In the end, the good does outweigh the bad. As I said before, my kids are great and my JTEs and other co-workers are hard workers. I love getting out of bed in the morning and going to work, which I don’t think everybody can say. I want to keep doing this for another two years, and hopefully become a better teacher as time goes on.

So about “Genki…”

When I first arrived in Japan, I was told that being genki is a sign of a good teacher. Having no clue what that entailed, I asked an English teacher at an International Association Festival and he rolled his eyes and said, “It means they want the happy foreigner to always be happy.” His face showed anything but enthusiasm at the thought.

Nowadays, I can usually tell if a foreigner has lived in Japan for over a while if I say the word “genki” and their face gets this constipated look of suppressed disgust. The American man I met all those months ago was the first person to show me that face.  The thing is, “genki” does not just mean “energy, happiness, full of life.” Genki is also a way of life.

The American man went on to explain that in Japan it’s considered good manners to be genki. Worrying other people about your problems is seen as kind of a selfish thing to do. Instead, one should always think of others. Therefore, stay genki and smiling and happy looking so that you appear fine. If you’re in real danger, of course, seek help. However, if you’re tired or feeling burned out, you’re not supposed to show it.

In a vain attempt to try and explain the genki lifestyle, it’s kind of like pretending you’re happy when you’re not. If you’re having a bad day, don’t let people see it, especially at work. Most people in America who are over the age of twenty one and have held a job might say, “Oh, well that’s just being professional. The whole world doesn’t have to know you’re having a bad day. Just do your job and go home.” Well, alright, but here’s the thing. Imagine it’s not just for the boss. Imagine having to wear your masking smile that’s for your boss around all the co-workers, staff, your acquaintances, anybody who makes you angry ever, and possibly even your own good friends. This is an oversimplification, and I apologize that I can’t think of a good way to explain it better.

Some foreigners have issues with the genki lifestyle. For me, it’s hard to do something that kind of feels like lying all the time. I have been taught since I was a kid that it’s not only a good thing to express your emotions but that it’s also honesty. I know that logically I wouldn’t tell the whole world my business, but at the same time if I’m not feeling so good I don’t have to smile and laugh.

I got a small lecture from one of my JTEs when I was suffering from an illness one month. She essentially said that people were worried and maybe I should try to “not worry them.” I wanted to yell, “Well excuse me for being sick!”  But I shoved down that anger and just kept listening. I learned that the teachers and the students were upset that I wasn’t happy. They were thinking the worst case scenarios, and so that’s why she was asking for me to try being genki.

The problem is I’m not really a genki person. I’m just not built that way. I’m made to chill. Chill people don’t smile and talk and be all energized when there’s nothing to smile or talk or be energized about, you know? Still, I decided that since I’m in Japan, I might as well give it a try. Maybe there was some hidden genki in me I just didn’t know about yet?

- **Dataset**
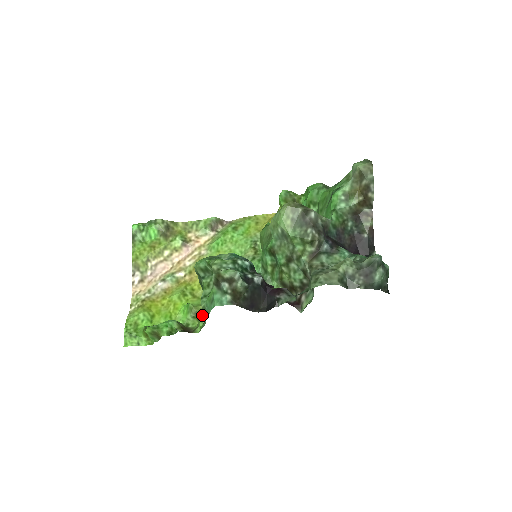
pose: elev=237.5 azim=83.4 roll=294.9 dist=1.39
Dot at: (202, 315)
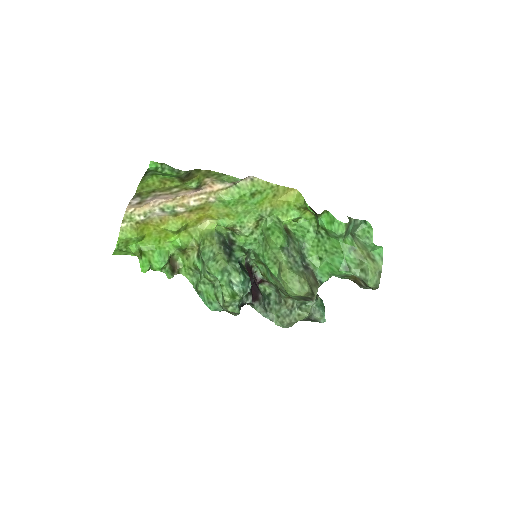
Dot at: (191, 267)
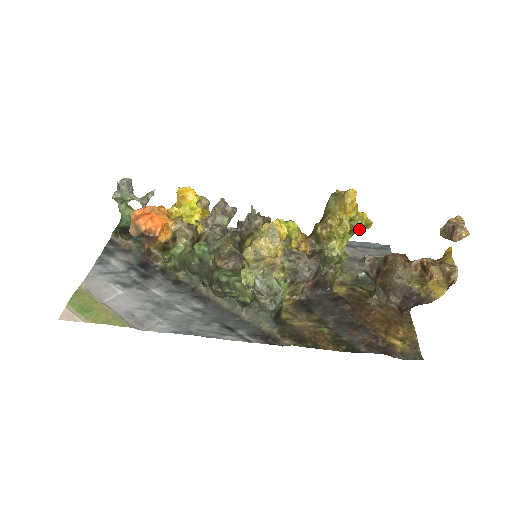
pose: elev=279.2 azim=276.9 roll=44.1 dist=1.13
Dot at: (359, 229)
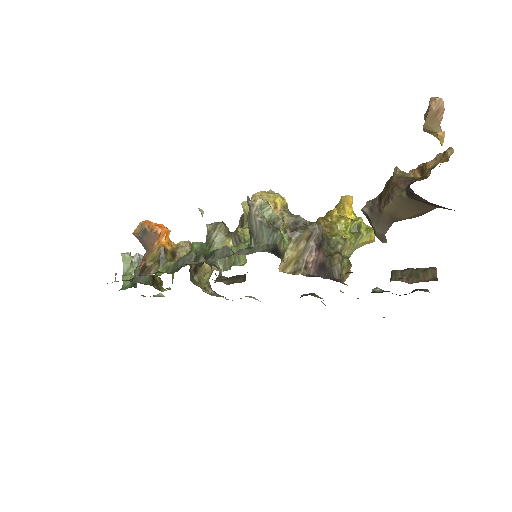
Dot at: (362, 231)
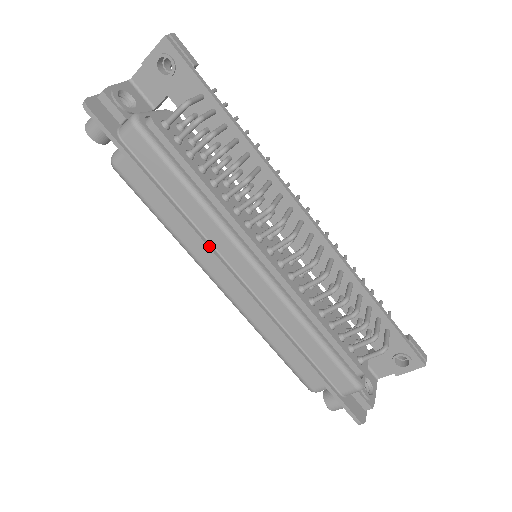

---

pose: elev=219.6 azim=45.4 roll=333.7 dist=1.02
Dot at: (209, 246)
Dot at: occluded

- **Short task 1**
Answer each of these questions from the text about genki above, one line per answer, marked (a), (b), (c):
(a) At what event did the writer ask an English teacher what "genki" meant?
(b) For how much longer does the writer want to keep doing this job?
(c) Who gave the writer a small lecture during a month of illness?
- **Short task 2**
The text about genki above asks the reader to imagine wearing a masking smile in front of several people. List everyone it names.
- **Short task 3**
Decide whether each statement below agrees with the text about genki above. Answer yes or no, and quote the words of the text that decide it.
(a) The English teacher at the festival was enthusiastic about the idea of genki.
(b) The writer says they are not really a genki person.
(c) The teachers and students were upset that the writer was not happy.

- **Written solution 1**
(a) At an International Association Festival.
(b) Another two years.
(c) One of the writer's JTEs.

- **Written solution 2**
- The boss
- Co-workers
- Staff
- Acquaintances
- Anybody who makes you angry ever
- Possibly your own good friends

- **Written solution 3**
(a) No: "His face showed anything but enthusiasm at the thought."
(b) Yes: "The problem is I’m not really a genki person."
(c) Yes: "I learned that the teachers and the students were upset that I wasn’t happy."